In Russia, however, cricket has not yet taken root, although it is very similar to the old Russian game of bast shoes.

Basic rules of the game of cricket

The first set of rules for cricket is the “Code of 1744”, which specifies the official dimensions of various cricket venues.

The rules of the game of cricket at first glance are not particularly difficult, but if you are professionally engaged in this sport, you will have to study a weighty volume with all the nuances of the game.

The game is played between two teams of 11 players each. The goal of the game is to earn more points (runs) than the opposing team. A match consists of one or more parts, each of which is called an innings. In each inning, one team bats and the other pitches once.

Cricket is usually played on grass. The field for playing cricket is an oval ground (cricket field), oval in size 80 by 60-70 meters, inside which there is an earthen strip 20.12 meters long (22 yards). At each end of the strip of land in the field are stuck three columns, on top of which are placed two small wooden crossbars. (height 67.5 cm, width 20 cm).

This construction is called a wicket.

At each wicket with bats in hand are the players of the batting team. A player of the batting team, called a bowler, throws the ball, being near one of the wickets, towards the other, trying to get into the wicket.

The batsman standing next to the wicket tries to protect it by using the bat.

If the batter hits the ball, he can run to the opposite wicket. A player standing at the other wicket runs to meet him, trying to take the batter’s place. Each such run brings a point to the batting team. The batting team tries to catch the ball and return it to one of the wickets. If the ball hits the wicket at the moment when at least one of the running players was between the wickets (behind the line), then this running player leaves the game, and another player of the batting team takes his place. The batter is also out of the game if he failed to protect his wicket from the ball while serving, or the ball was caught by the batter after the batter hit the ball or touched the ball with the bat before the ball hit the ground.
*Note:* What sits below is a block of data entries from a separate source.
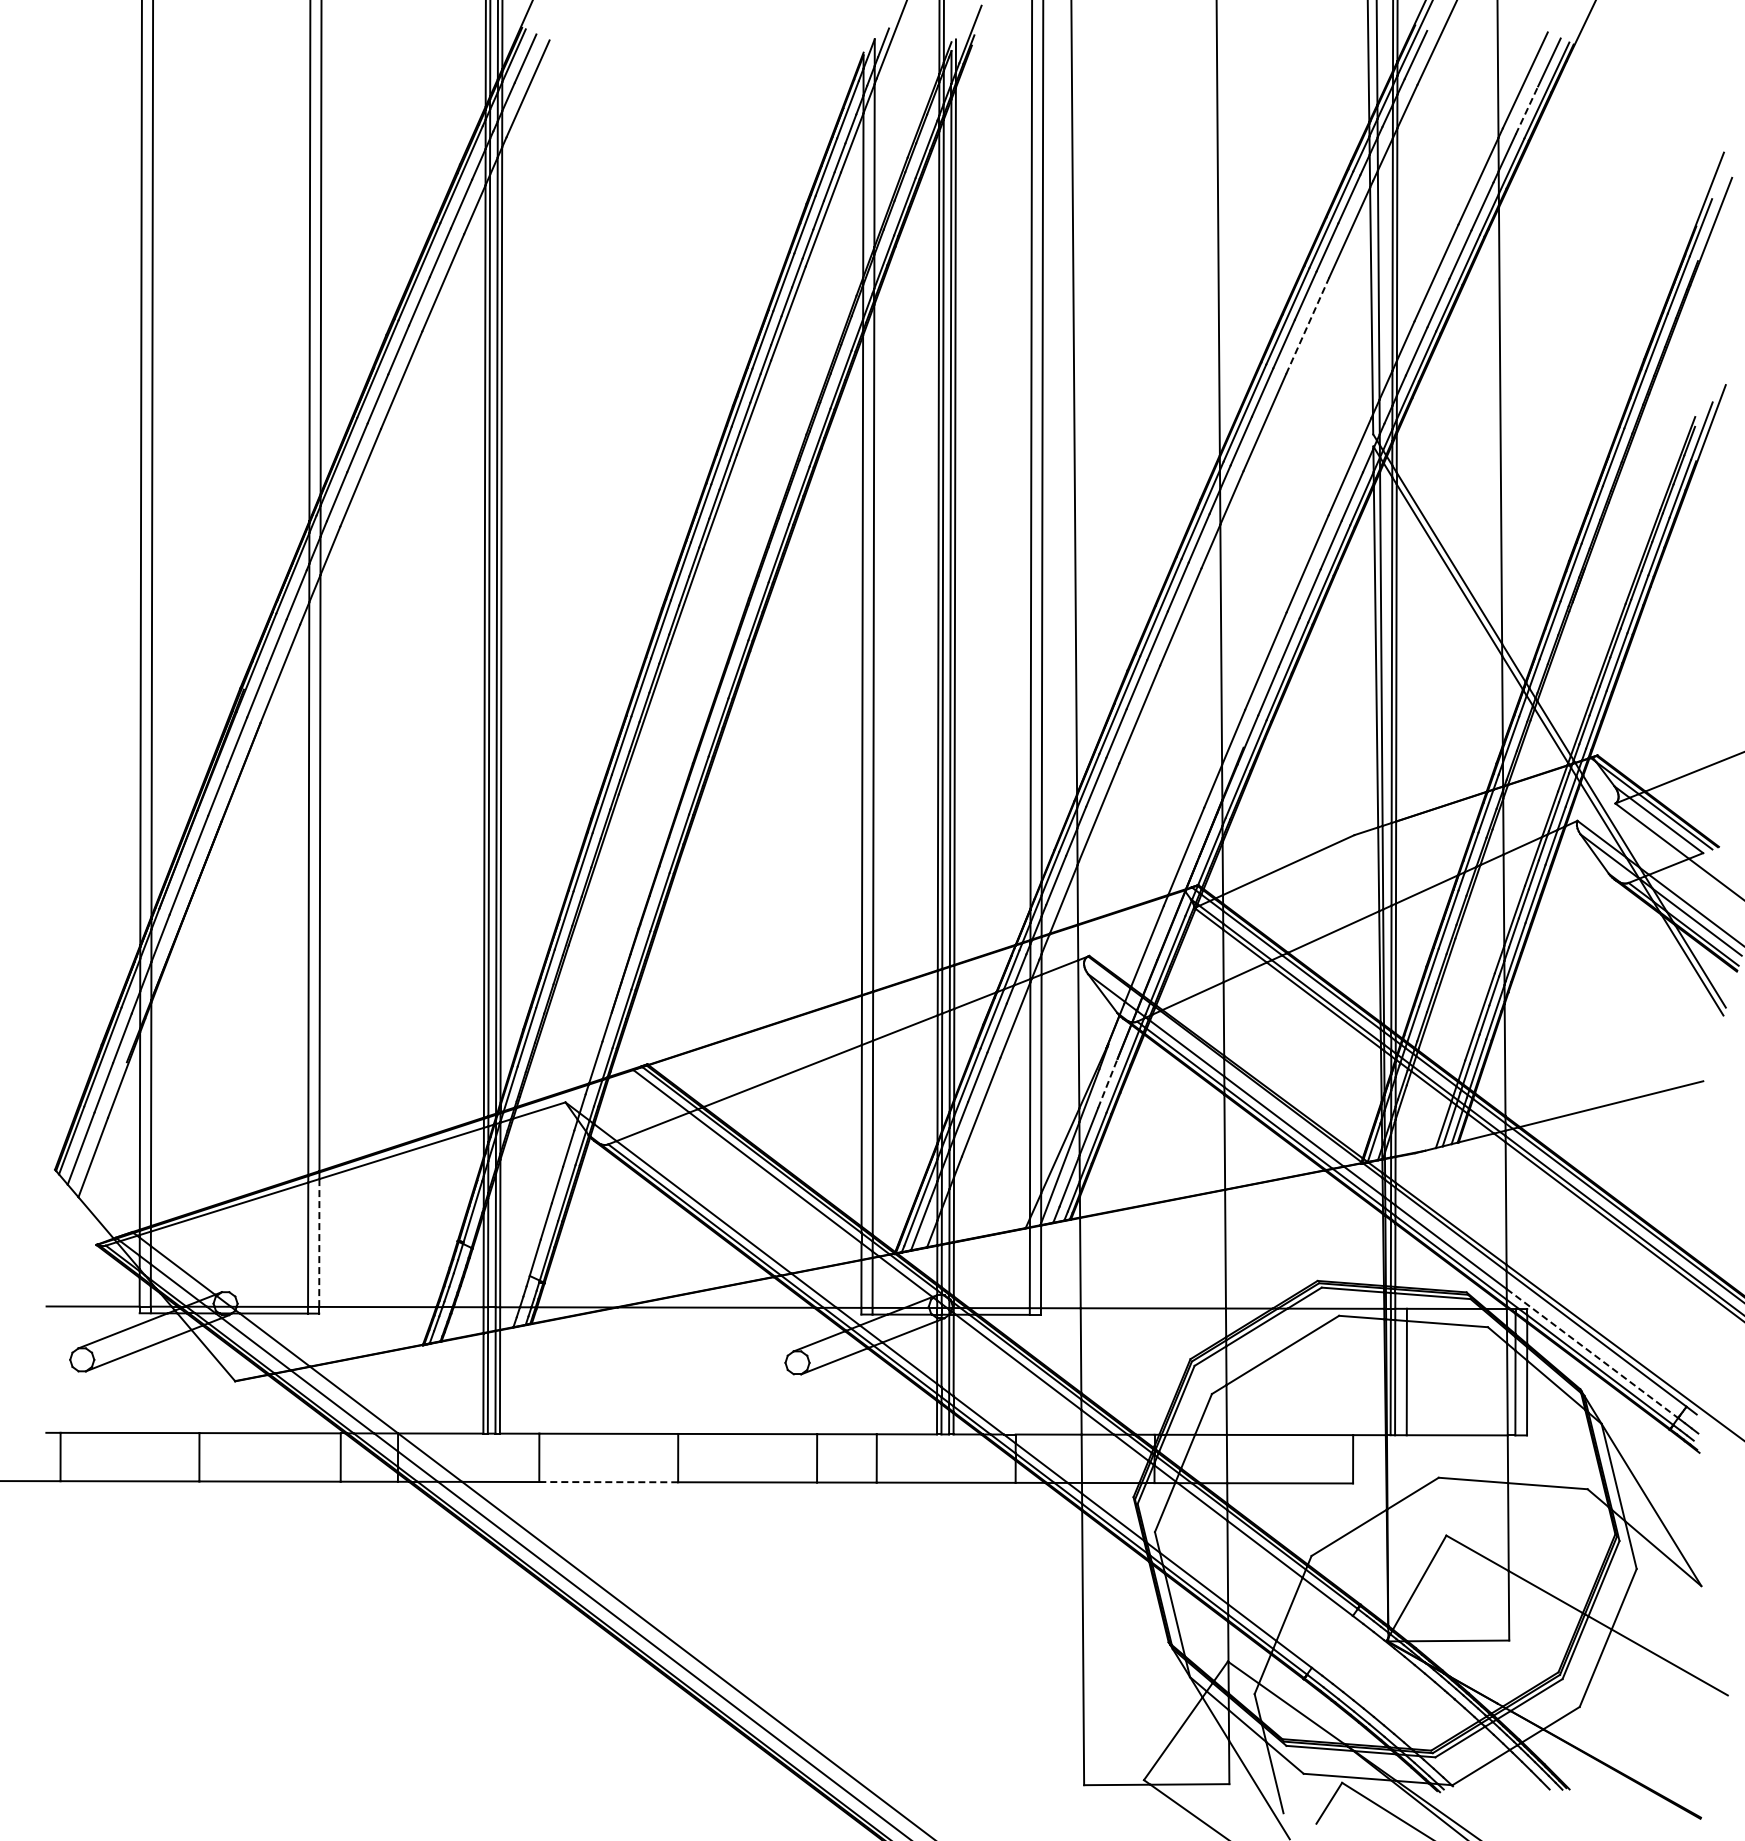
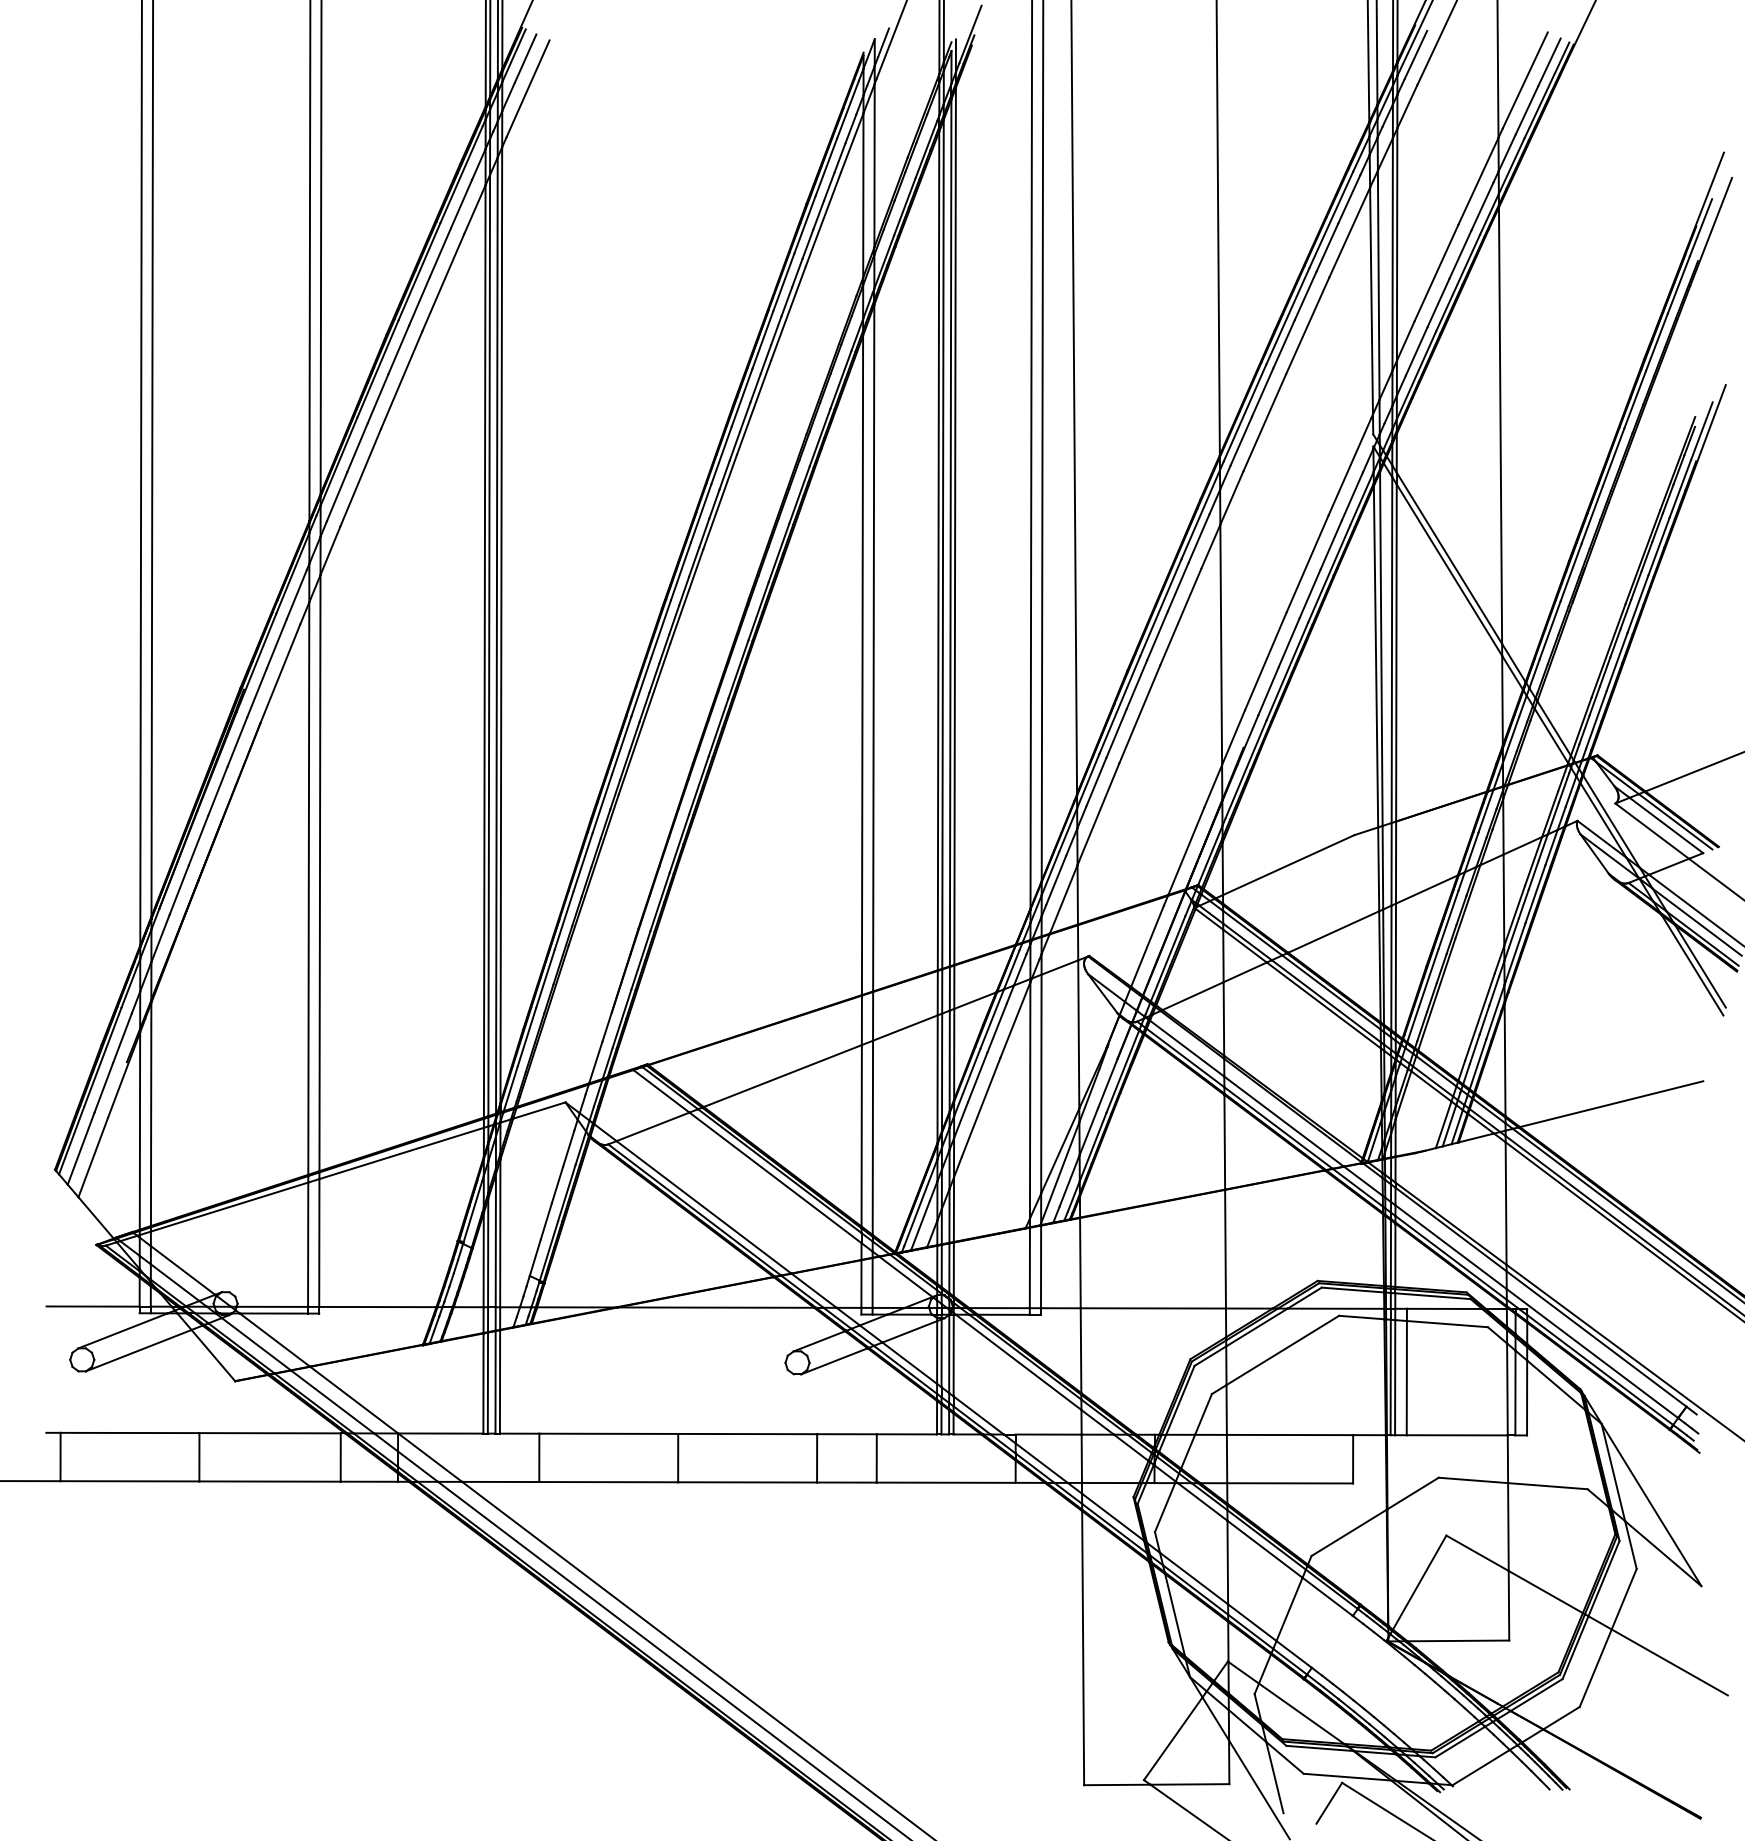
line at (1527, 109): dashed -> solid
line at (1307, 325): dashed -> solid
line at (1108, 1083): dashed -> solid
line at (319, 1243): dashed -> solid
line at (1592, 1353): dashed -> solid
line at (609, 1482): dashed -> solid
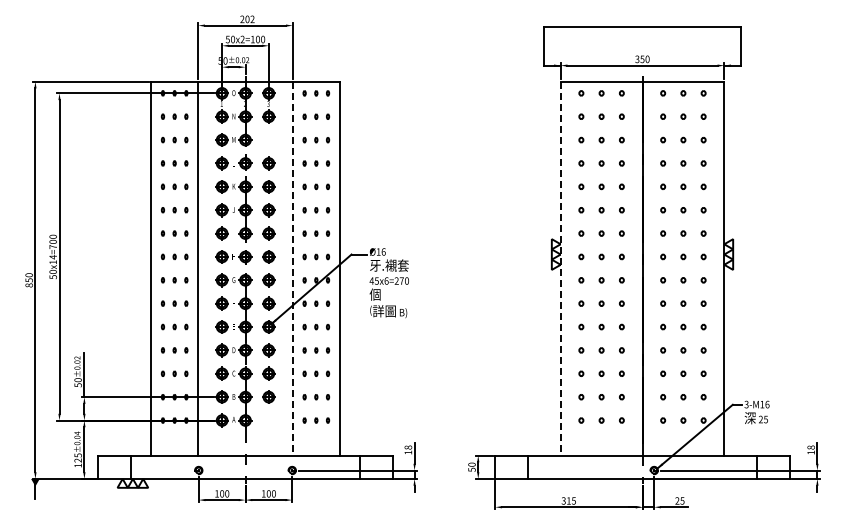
When 10 players of the batting team are out of the game, the inning ends and the teams switch places. If both teams pitched once, the inning ends. A multi-day match usually consists of one or two innings (usually 5 days are allocated for two innings). The team that scores more runs at the end of the match is declared the winner. If the time allotted for a match has run out before it has finished, then a draw is declared.


Each team consists of 11 players. A well-balanced team will have 4-5 bowlers (players who specialize in innings) and 5-6 batsmen (batsman) who specialize in batting. The most valuable players are versatile — those who serve well and hit well. Each team has one special player called the “wicket-keeper”. His task is to catch a pitched ball passed by the batter, and try to hit the wicket with the ball if the batter was behind the line.